HDFC Life – Robust FY20 strategy to drive growth

HDFC Life – Robust FY20 strategy to drive growth

Dated: 29th August 2019
Market update:

With no big catalyst today, the markets continued to fall for third straight day as Nifty dropped -0.9% to 10,948. Today was also the monthly F&O (Futures and Options) expiry day which led to volatile trading session. It is important to note that the FIIs have continued to sell their positions in spite of rollback of additional surcharge. This highlights that the focus is on the economy and corporate earnings growth.

Among the sectoral indices, Pharma was an outlier with the index rising 2.3%. 7 out of 11 major indices were in the red zone with Financial services (-1.9%) and Banks (-1.8%) led the drop. Within the stocks, Sun pharma (+5.2%) bharti infratel (+3.5%), JSW steel (+3.0%) were the best performers while SBI (-3.7%), Yes bank (-3.5%) and HDFC (-2.68%) were the worst performers.

HDFC Life – Robust FY20 strategy to drive growth

Key highlights from interview with Mrs. VIbha Padalkar (CEO- HDFC Life) that appeared in Economic Times – 29th August 2019

  • The market realises a couple of things. One is that insurance companies have a much longer horizon in terms of everything and fundamentals of Indian macros are pretty strong and worldwide it is seen as very strong emerging market.
  • The understanding of what insurance products can offer which are different from investment related insurance products as it was known earlier, is becoming more and more apparent.
  • Protection is something that insurance companies are beginning to focus on and HFDC Life has been the market leaders in that space.
  • They expect the industry to grow from strength to strength despite all the macro level volatility that they are seeing.
  • HDFC Life has always believed in the principles of strong growth and profitability.

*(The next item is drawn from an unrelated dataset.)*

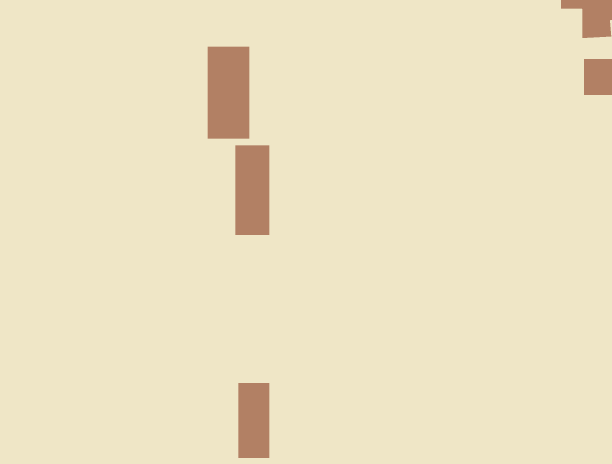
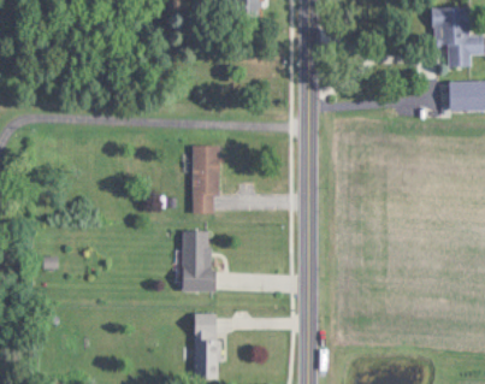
building: [207,46,250,140] -> none
building: none -> [182,230,212,291]

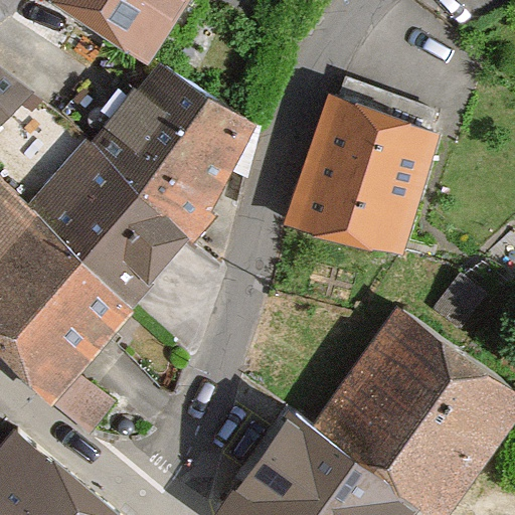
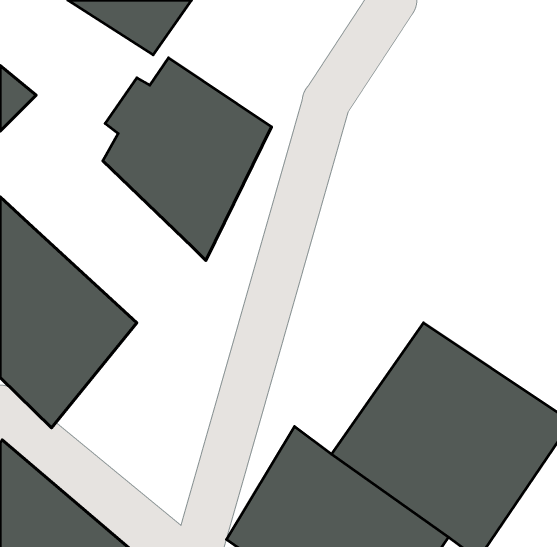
building: [286,94,440,264] -> none
building: [28,150,179,316] -> none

Market share is an outcome. It will continue to beat overall industry growth but not necessarily be the first in terms of profitability as well as market share.
  • 1Q margins were very robust, just shy of 30% and this was on the back of a lot of focus on  non-par product which is Sanchay Plus. However, on a full year basis, this will stabilize somewhat. It will certainly be higher than where it ended last year but nevertheless rationalise.
  • She believes in a balanced product mix. HDFC life might be exiting the year with a non-par portfolio in the range of about 35 odd per cent.
  • HDFC Life continues to be interested in evaluating inorganic growth opportunities that come its way. They have a currency and a strong balance sheet but they want to do this in a sensible manner. As regards Max Life, nothing is on the table right now but they continue to remain interested.

Strategy for FY20:

  1. In Q1, agency channel grew 121%, bancassurance grew upwards of 45%, broker channel grew three times, online channel almost doubled. In FY20, they want to continue to forge ahead through all its channels. They want to be firing on all the channels.
  2. They want to continue to be known as product innovator and they have a few in the pipeline and they are hoping that by the end of 3Q, they can take some more blockbuster products to market which will be first of its kind.
  3. They are known as a technology-focussed life insurer. On that part as well, they have mentioned in the past that they have tied up with Ivy Camp and they are looking under their Futurance umbrella at a whole host of start-ups that can work with them.
  4. Be it in the pension space or the life insurance space, they are looking at it as an end-to-end platform.
  5. Forging ahead in the ecosystem such as the recent tie up with Airtel. They are having more conversations that are happening with the new ecosystem partners who at present have a very huge customer base who have not really thought that they could sell financial services products through their own channels.

Consensus estimates (Marketscreener website):

  • The stock price was Rs 541/- as of close price of 29th August 2019 and trades at P/E multiple of 72x / 62x / 56x the consensus EPS of Rs 7.5/ 8.8 /9.6 for FY20E /21E / 22E respectively. 
  • Consensus target price is Rs 529/- implying P/E of 55x for FY22E EPS of Rs 9.6.